Role of the gerI operon of Bacillus cereus 569 in the response of spores to germinants

Abstract

Bacillus cereus 569 (ATCC 10876) germinates in response to inosine or to L-alanine, but the most rapid germination response is elicited by a combination of these germinants. Mutants defective in their germination response to either inosine or to L-alanine were isolated after Tn917-LTV1 mutagenesis and enrichment procedures; one class of mutant could not germinate in response to inosine as a sole germinant but still germinated in response to L-alanine, although at a reduced rate; another mutant germinated normally in response to inosine but was slowed in its germination response to L-alanine. These mutants demonstrated that at least two signal response pathways are involved in the triggering of germination. Stimulation of germination in L-alanine by limiting concentrations of inosine and stimulation of germination in inosine by low concentrations of L-alanine were still detectable in these mutants, suggesting that such stimulation is not dependent on complete functionality of both these germination loci. Two transposon insertions that affected inosine germination were found to be located 2.2 kb apart on the chromosome. This region was cloned and sequenced, revealing an operon of three open reading frames homologous to those in the gerA and related operons of Bacillus subtilis.

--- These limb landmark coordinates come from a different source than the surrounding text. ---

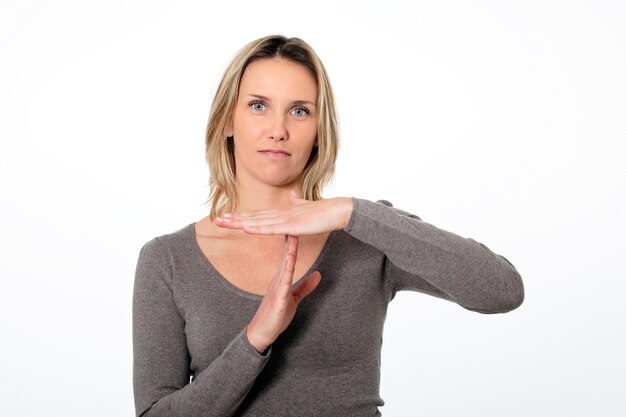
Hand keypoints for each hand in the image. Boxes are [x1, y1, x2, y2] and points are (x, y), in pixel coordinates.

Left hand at [215, 192, 353, 235]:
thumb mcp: (307, 207)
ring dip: (239, 223)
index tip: (227, 216)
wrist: (338, 210)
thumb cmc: (324, 211)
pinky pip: (271, 228)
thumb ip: (298, 202)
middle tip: (217, 220)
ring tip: (223, 223)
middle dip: (234, 219)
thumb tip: (293, 196)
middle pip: (253, 217)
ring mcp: (285, 219)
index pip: (258, 215)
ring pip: (258, 222)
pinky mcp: (293, 225)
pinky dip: (257, 228)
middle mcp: (280, 213)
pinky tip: (245, 228)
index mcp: (282, 212)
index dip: (242, 216)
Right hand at [246, 235, 321, 352]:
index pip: (288, 256)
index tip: (297, 225)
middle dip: (290, 238)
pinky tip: (290, 260)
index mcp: (282, 278)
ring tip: (293, 234)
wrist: (261, 333)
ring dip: (289, 250)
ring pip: (284, 265)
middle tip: (294, 220)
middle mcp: (278, 279)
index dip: (293, 241)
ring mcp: (277, 288)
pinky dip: (288, 270)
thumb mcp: (294, 299)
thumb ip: (305, 286)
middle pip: (286, 255)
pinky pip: (284, 282)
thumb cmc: (276, 316)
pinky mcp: (278, 299)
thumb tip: (318, 274)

The individual genes of this gerI operon have been named gerIA, gerIB, and gerIC. The GerIA protein is predicted to possess an unusually long, charged, N-terminal domain containing nine tandem copies of a 13-amino-acid glutamine- and serine-rich sequence.

FIG. 1

Concentration dependence of spore germination in response to l-alanine (solid circles) or inosine (open circles) in standard buffer conditions at 37°C. Values given are means (error bars represent standard deviations) of three independent experiments on the same spore preparation.

FIG. 2

Effect of l-alanine on riboside germination response. Germination was initiated by the addition of 1 mM riboside (either inosine, guanosine, or adenosine), with (shaded bars) or without (solid bars) 1 mM l-alanine as indicated. Values given are means (error bars represent standard deviations) of three independent experiments.

FIG. 3

Effect of temperature (A) and pH (B) on the maximum rate of germination in inosine and l-alanine. Germination was initiated by the addition of either 5 mM inosine (solid circles) or 100 mM l-alanine (open circles).

FIG. 4

Map and cloning strategy for characterization of the gerI operon. The arrows indicate the positions of the genes identified within the sequenced region. Restriction sites for EcoRI (E), ClaI (C), and HindIII (H) and sites of transposon insertion are indicated. The precise sites of insertion are bases 1412 and 3634 in the GenBank sequence. The extent of cloned inserts in plasmids pINO1 and pINO5, recovered from the chromosome of the transposon insertion mutants, and that in plasmid pMOC6, isolated from a B. cereus genomic library, are indicated. Dotted lines mark the unsequenced regions, which are not shown to scale.

FIG. 5

Features of the gerI sequence. (A) Predicted start codon and ribosome binding sites (RBS) for the met and gerIA genes and a putative ς^G-dependent promoter; (B) comparison of the ς^G promoter consensus sequence to the potential gerI promoter sequence; (C) coding region and potential RBS at the start of gerIB; (D) coding region and potential RBS at the start of gerIC; (E) predicted stop codon of gerIC and a potential rho-independent transcription terminator.

FIG. 6

Repeated region at the start of the gerIA gene. The nine repeats of 39 bp and 13 amino acids are shown. The number at the start of each nucleotide sequence refers to the position on the GenBank sequence.